# Task objective
Could you set down the listing below exactly and omit its images?

# Dataset records
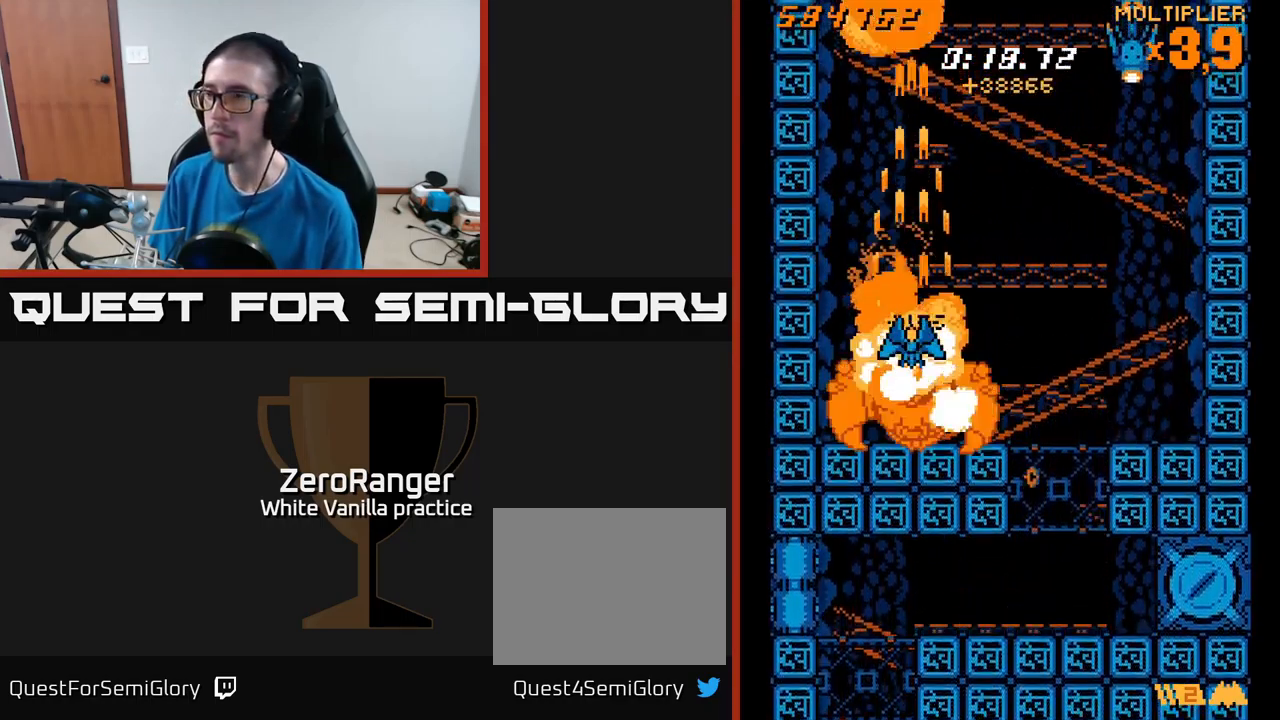
{"buttons": ["A", "DPAD_UP"], "right_stick": "center", "events": [[200, "DPAD_UP", "down"], [367, "DPAD_RIGHT", "down"], [433, "DPAD_RIGHT", "up"]]}
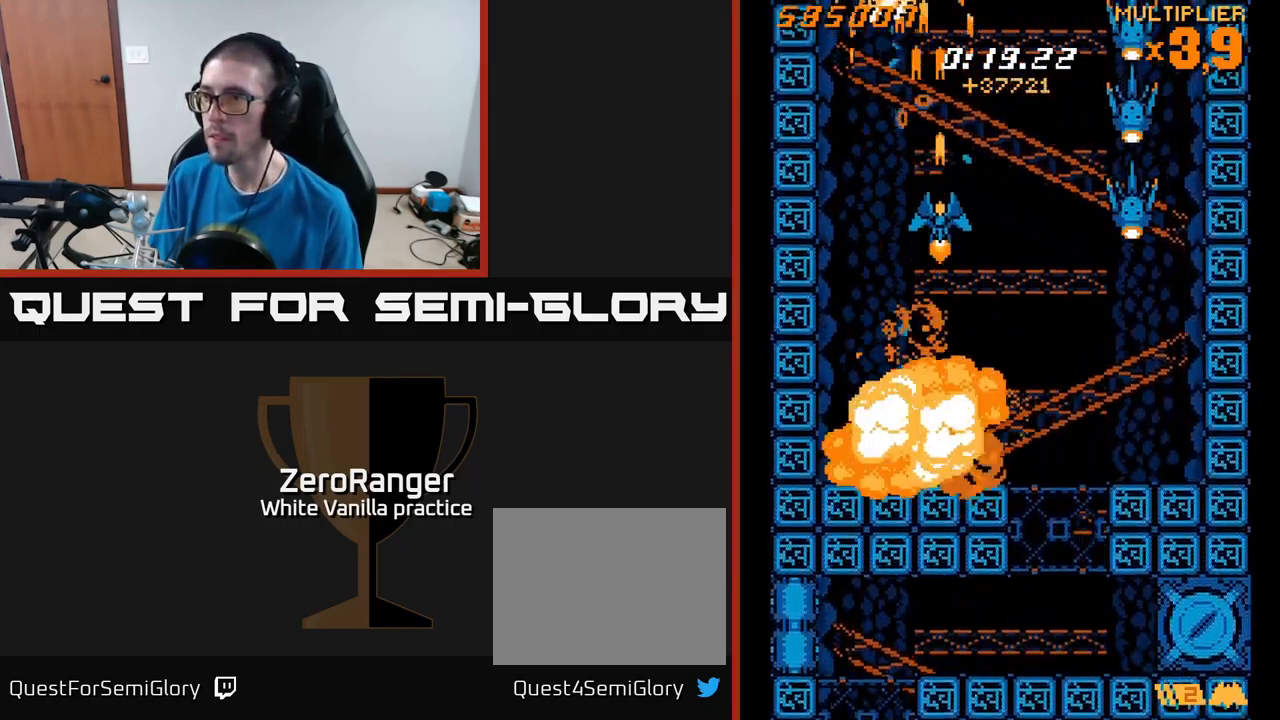
{"buttons": ["X", "DPAD_UP"], "right_stick": "center", "events": [[50, "DPAD_RIGHT", "down"], [133, "DPAD_UP", "up"], [183, "X", "down"], [233, "A", "up"], [350, "DPAD_RIGHT", "up"], [350, "DPAD_UP", "down"], [417, "DPAD_LEFT", "down"], [467, "DPAD_LEFT", "up"]]}
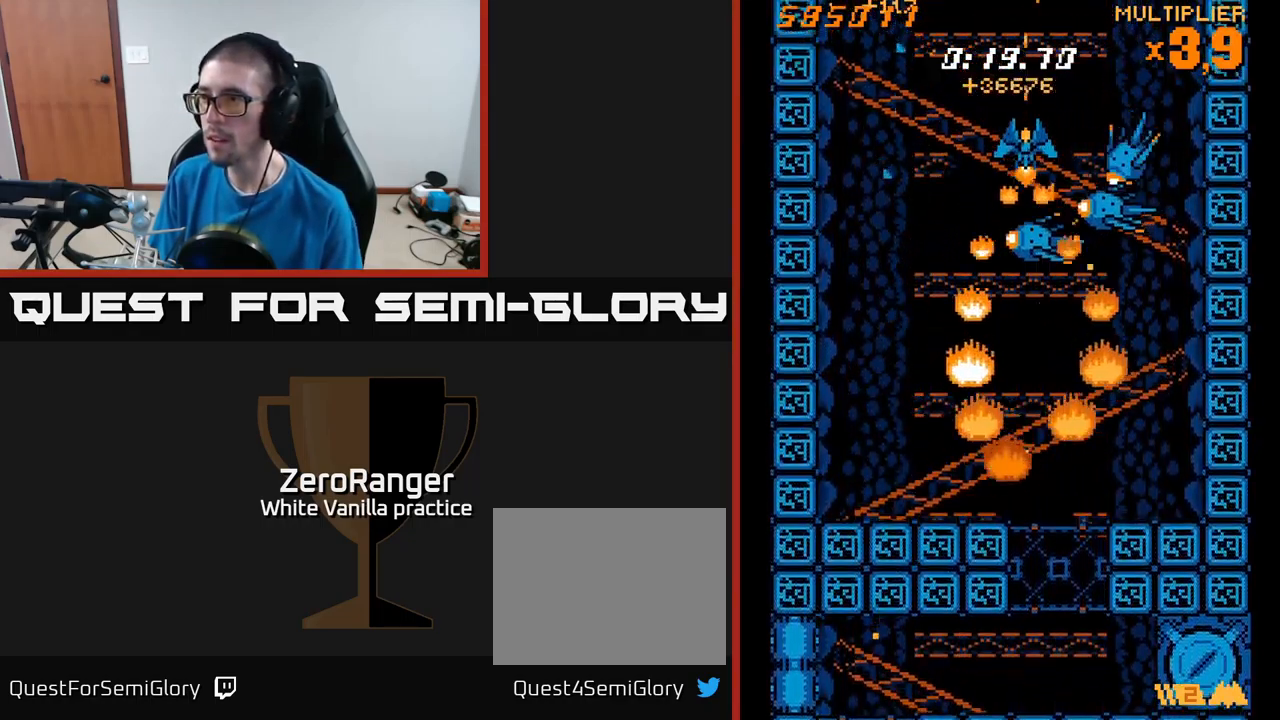
{"buttons": ["X", "DPAD_LEFT"], "right_stick": "center", "events": [[16, "DPAD_UP", "up"], [216, "DPAD_UP", "down"], [299, "DPAD_RIGHT", "down"], [316, "DPAD_UP", "up"], [349, "DPAD_RIGHT", "up"], [433, "DPAD_LEFT", "down"]]}
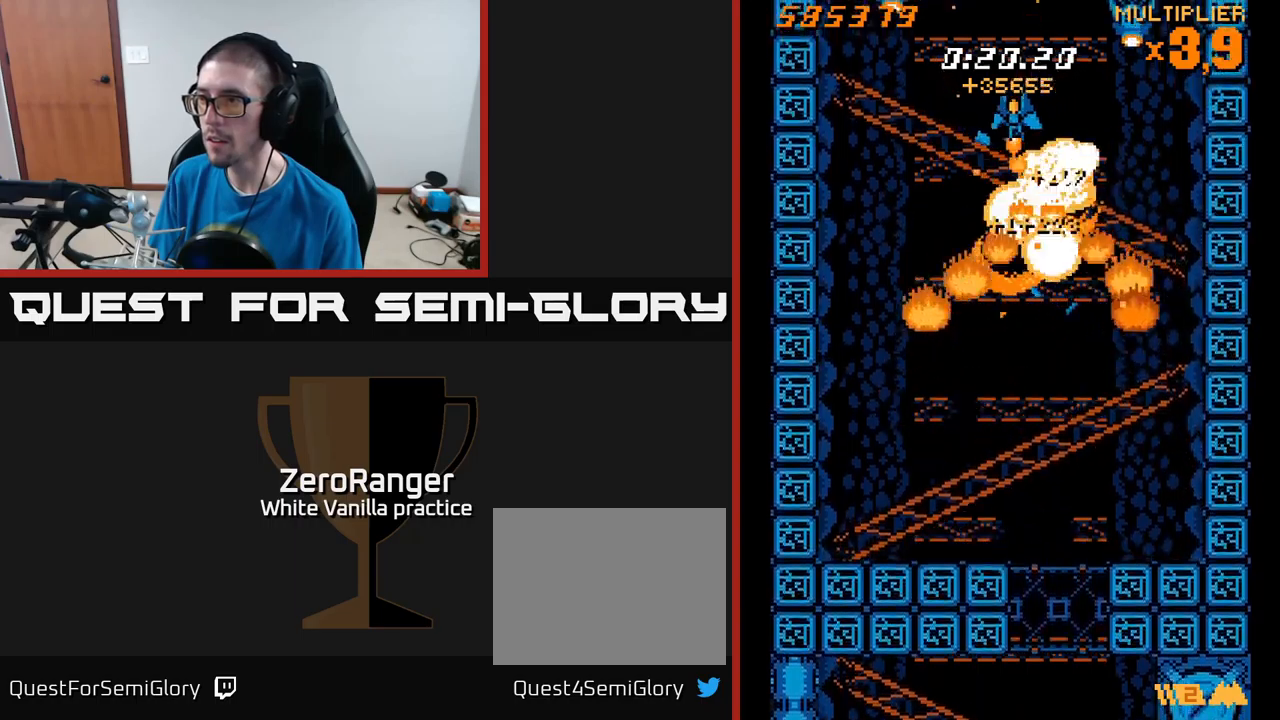
{"buttons": ["A", "DPAD_DOWN"], "right_stick": "center", "events": [[34, "DPAD_DOWN", "down"], [100, "DPAD_LEFT", "up"], [134, "A", "down"], [184, "DPAD_LEFT", "down"], [184, "X", "up"], [467, "DPAD_LEFT", "up"]]}
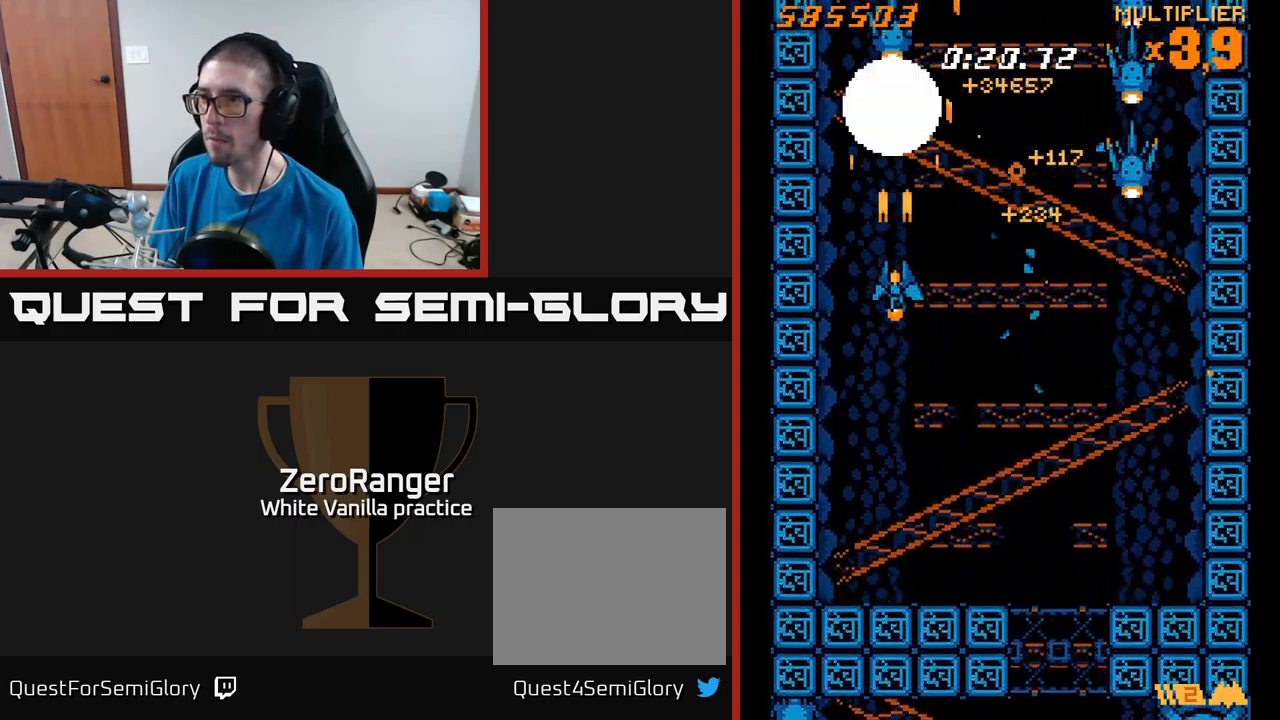
{"buttons": ["A", "X", "DPAD_RIGHT"], "right_stick": "center", "events": [[34, "DPAD_DOWN", "up"], [250, "DPAD_UP", "down"], [417, "DPAD_RIGHT", "down"], [467, "DPAD_UP", "up"], [500, "X", "down"]]}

# Completed exercise
{"buttons": ["A", "DPAD_UP"], "right_stick": "center", "events": [[200, "DPAD_UP", "down"], [367, "DPAD_RIGHT", "down"], [433, "DPAD_RIGHT", "up"]]}
{"buttons": ["X", "DPAD_UP"], "right_stick": "center", "events": [[50, "DPAD_RIGHT", "down"], [133, "DPAD_UP", "up"], [183, "X", "down"], [233, "A", "up"], [350, "DPAD_RIGHT", "up"], [350, "DPAD_UP", "down"], [417, "DPAD_LEFT", "down"], [467, "DPAD_LEFT", "up"]]}
{"buttons": ["X", "DPAD_LEFT"], "right_stick": "center", "events": [[16, "DPAD_UP", "up"], [216, "DPAD_UP", "down"], [299, "DPAD_RIGHT", "down"], [316, "DPAD_UP", "up"], [349, "DPAD_RIGHT", "up"], [433, "DPAD_LEFT", "down"]]}
{"buttons": ["A", "DPAD_DOWN"], "right_stick": "center", "events": [[34, "DPAD_DOWN", "down"], [100, "DPAD_LEFT", "up"], [134, "A", "down"], [184, "DPAD_LEFT", "down"], [184, "X", "up"], [467, "DPAD_LEFT", "up"]]}
{"buttons": ["A", "X", "DPAD_RIGHT"], "right_stick": "center", "events": [[34, "DPAD_DOWN", "up"], [250, "DPAD_UP", "down"], [417, "DPAD_RIGHT", "down"], [467, "DPAD_UP", "up"], [500, "X", "down"]]}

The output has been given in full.